* [PROBLEM REQUIREMENTS]:
All lines from the one containing "pc <= pc + increment;" through the final line of the listing below are to be retyped exactly; nothing else goes in the result.

__________________________________________________

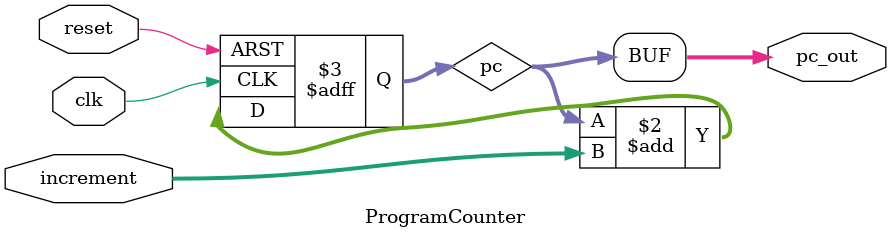
<source format=sv>

module ProgramCounter(
    input logic clk,
    input logic reset,
    input logic [31:0] increment,
    output logic [31:0] pc_out
);

    logic [31:0] pc;

    always_ff @(posedge clk or posedge reset)
    begin
        if (reset)
            pc <= 32'h0;  // Reset the PC to 0 when reset is active
        else
            pc <= pc + increment; // Increment the PC when not reset
    end

    assign pc_out = pc;

endmodule

</source>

__________________________________________________

* [ANSWER SECTION]:
            pc <= pc + increment; // Increment the PC when not reset
    end

    assign pc_out = pc;

endmodule

</source>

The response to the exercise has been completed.